Report: Japan Blocked Chinese Takeover of Port in El Salvador

Japan's Prime Minister Shinzo Abe (R) and El Salvador President Nayib Bukele attend a join
BEHROUZ MEHRI/POOL/AFP via Getty Images

Japanese media reported on Monday that Prime Minister Abe Shinzo intervened to convince Salvadoran President Nayib Bukele not to give control of a key port in the country to the Chinese Communist Party.

Bukele completed a tour of the Far and Middle East late this year that included stops in both Beijing and Tokyo. In Beijing, Bukele announced that he had convinced dictator Xi Jinping to invest millions in infrastructure in El Salvador meant to promote tourism and encourage Salvadorans not to emigrate. El Salvador established diplomatic ties with China and abandoned the sovereign nation of Taiwan during the term of Bukele’s leftist predecessor, Salvador Sánchez Cerén. Bukele, a formerly leftist populist, took over the presidency of his nation this year after promising to use money he would prevent from being lost to corruption to instead build up the nation’s infrastructure.

Bukele has also promised the United States he would not seek further investment from Washington given how much America has contributed to attempting to help El Salvador build up. His tour of Asia was largely an attempt to attract other sources of development

According to Japan’s Kyodo News, Bukele made similar attempts in Japan to get the Japanese government to invest in El Salvador as he did in China. Abe’s administration, however, reportedly threatened to withdraw investment if Bukele went too far in giving China power over the country’s ports.

According to Kyodo’s source, Tokyo “warned of withdrawing its plan to provide 11.2 billion yen ($102 million) in official development assistance after Washington took issue with” a Chinese corporation considering buying a port in El Salvador. The port in question would have received Japanese funding to be built.

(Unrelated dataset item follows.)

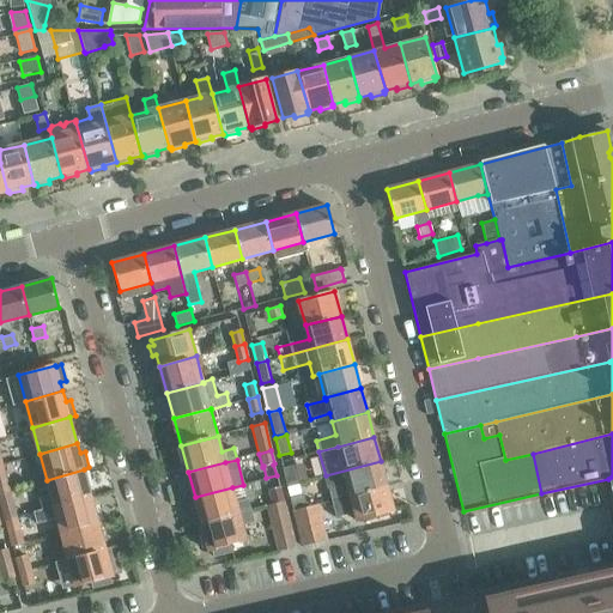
[(326,475),(333,501),(387,486),(381,461),(326,475)]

Bukele reportedly agreed to the terms, telling Japanese officials “that El Salvador would not allow China to get involved in running important infrastructure.”

Upon returning from the world tour, which also included a stop in Qatar, Salvadoran news agencies reported that Bukele agreed to support Japan in its attempts to control the threat arising from North Korea in exchange for strengthening economic ties to Tokyo, including investment in a new highway bypass in the city of San Miguel. Bukele’s was the first visit to Tokyo by a Salvadoran president in 13 years; the countries have maintained official ties for 80 years.

China launched its Belt and Road Initiative (BRI) in 2017, a plan to invest heavily in the development of infrastructure throughout the world’s impoverished nations. The original plan, as Xi Jinping presented it, would be to invest in major ports, roads, and railways to reconstruct the ancient Silk Road, connecting Beijing to Western Europe. The plan rapidly expanded to include countries far from that trajectory, however, including Kenya, Djibouti, Rwanda, Cuba, and islands in Oceania. The plan also began including non-civilian projects like China’s first overseas military base in Djibouti.

The U.S. State Department has for years warned that joining BRI projects creates “debt traps” in which a country agrees to a loan from China to import Chinese workers to build a project — a railway, for example — with the promise that the project will generate the revenue to pay back the loan and the project will create jobs. The result, particularly in Africa, has been that China imports Chinese workers and pays them significantly more than locals, who are segregated and racially discriminated against. The Chinese send the money back to China. The railway, once constructed, does not make enough money to pay the loan back, and China takes possession of land assets to make up for the country’s inability to pay.

Bukele returned from Beijing in December touting a “gigantic” investment from China and claiming he had not fallen into the BRI trap because the money China would invest was not a loan.

“I see some detractors trying to attack the gigantic cooperation deal we achieved with China, alleging that it is a ‘debt trap,’” Bukele wrote on Twitter. “What part of ‘non-refundable’ did you all not understand? It is not a loan, it is a donation. And all construction projects will be the property of El Salvador.”

Among the projects China agreed to build are a new national library, a sports stadium, the reconstruction of nearly the entire surf tourism region of the country, and a new water system.

Bukele boasted that the Chinese investment allows El Salvador to rely less on American donations, which helps President Donald Trump cut foreign spending and improves relations with Washington. During Bukele’s visit to Washington in July, he insisted he did not want “more blank checks” from the United States. He also promised increased cooperation to fight the Mara Salvatrucha (MS-13) gang, which has established itself in some parts of the United States and urged Salvadorans to stay in and invest in their country in the face of a growing migration wave north.